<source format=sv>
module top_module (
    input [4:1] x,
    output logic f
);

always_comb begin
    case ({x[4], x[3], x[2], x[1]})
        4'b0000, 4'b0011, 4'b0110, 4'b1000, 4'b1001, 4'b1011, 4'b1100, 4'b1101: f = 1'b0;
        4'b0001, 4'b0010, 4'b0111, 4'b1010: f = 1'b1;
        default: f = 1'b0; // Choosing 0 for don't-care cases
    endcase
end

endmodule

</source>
◆ ◆ ◆ ◆ ◆ ◆ ◆
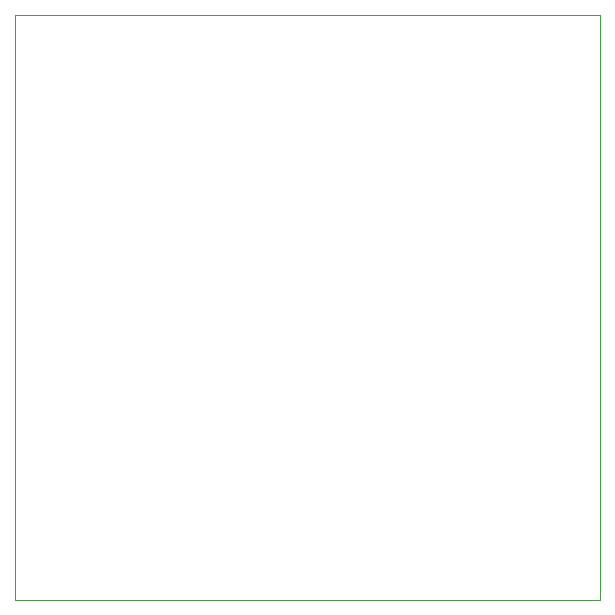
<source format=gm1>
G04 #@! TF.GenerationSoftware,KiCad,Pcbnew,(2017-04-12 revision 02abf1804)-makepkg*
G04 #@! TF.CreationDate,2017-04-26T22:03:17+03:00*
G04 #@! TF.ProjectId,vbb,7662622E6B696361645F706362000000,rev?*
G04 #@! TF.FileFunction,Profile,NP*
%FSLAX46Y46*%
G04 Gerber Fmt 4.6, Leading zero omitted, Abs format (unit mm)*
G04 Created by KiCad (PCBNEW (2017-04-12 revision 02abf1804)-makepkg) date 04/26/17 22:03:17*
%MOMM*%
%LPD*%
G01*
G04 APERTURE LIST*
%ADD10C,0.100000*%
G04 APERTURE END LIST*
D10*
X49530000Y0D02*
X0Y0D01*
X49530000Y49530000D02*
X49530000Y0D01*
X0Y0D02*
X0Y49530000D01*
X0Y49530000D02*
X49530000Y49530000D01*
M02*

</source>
◆ ◆ ◆ ◆ ◆ ◆ ◆
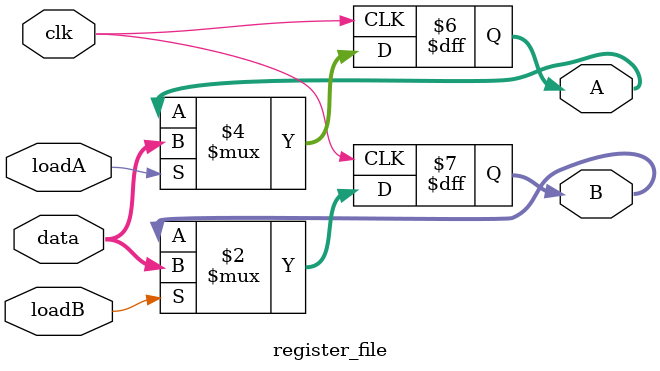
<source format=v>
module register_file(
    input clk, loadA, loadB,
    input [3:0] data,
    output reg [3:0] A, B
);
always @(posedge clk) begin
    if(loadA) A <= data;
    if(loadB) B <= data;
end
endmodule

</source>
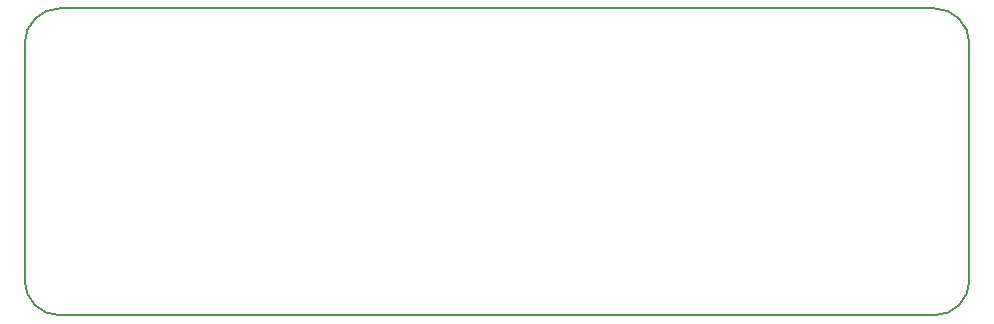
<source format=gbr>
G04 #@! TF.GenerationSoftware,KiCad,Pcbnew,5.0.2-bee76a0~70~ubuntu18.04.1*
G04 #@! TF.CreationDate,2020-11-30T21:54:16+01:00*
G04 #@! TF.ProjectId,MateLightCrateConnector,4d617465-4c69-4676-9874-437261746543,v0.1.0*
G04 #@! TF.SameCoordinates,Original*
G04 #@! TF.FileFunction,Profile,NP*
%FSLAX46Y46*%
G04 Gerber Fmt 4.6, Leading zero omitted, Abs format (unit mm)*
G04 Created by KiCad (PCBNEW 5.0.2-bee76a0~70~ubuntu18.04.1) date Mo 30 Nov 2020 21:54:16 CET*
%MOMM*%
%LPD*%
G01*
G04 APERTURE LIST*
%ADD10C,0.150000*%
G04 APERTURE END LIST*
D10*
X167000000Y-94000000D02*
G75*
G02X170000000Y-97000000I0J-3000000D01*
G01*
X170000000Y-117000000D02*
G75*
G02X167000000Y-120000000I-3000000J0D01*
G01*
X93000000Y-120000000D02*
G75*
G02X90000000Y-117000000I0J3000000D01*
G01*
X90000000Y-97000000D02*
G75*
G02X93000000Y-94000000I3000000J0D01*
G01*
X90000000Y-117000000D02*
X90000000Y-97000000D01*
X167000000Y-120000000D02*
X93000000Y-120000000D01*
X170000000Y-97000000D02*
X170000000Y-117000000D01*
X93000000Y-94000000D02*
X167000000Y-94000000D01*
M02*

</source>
◆ ◆ ◆ ◆ ◆ ◆ ◆
Instruction: Work through the entries, filtering for the string "revision", and copy each line that holds it.

Completed task:
G04 #@! TF.GenerationSoftware,KiCad,Pcbnew,(2017-04-12 revision 02abf1804)-makepkg*
G04 Created by KiCad (PCBNEW (2017-04-12 revision 02abf1804)-makepkg) date 04/26/17 22:03:17*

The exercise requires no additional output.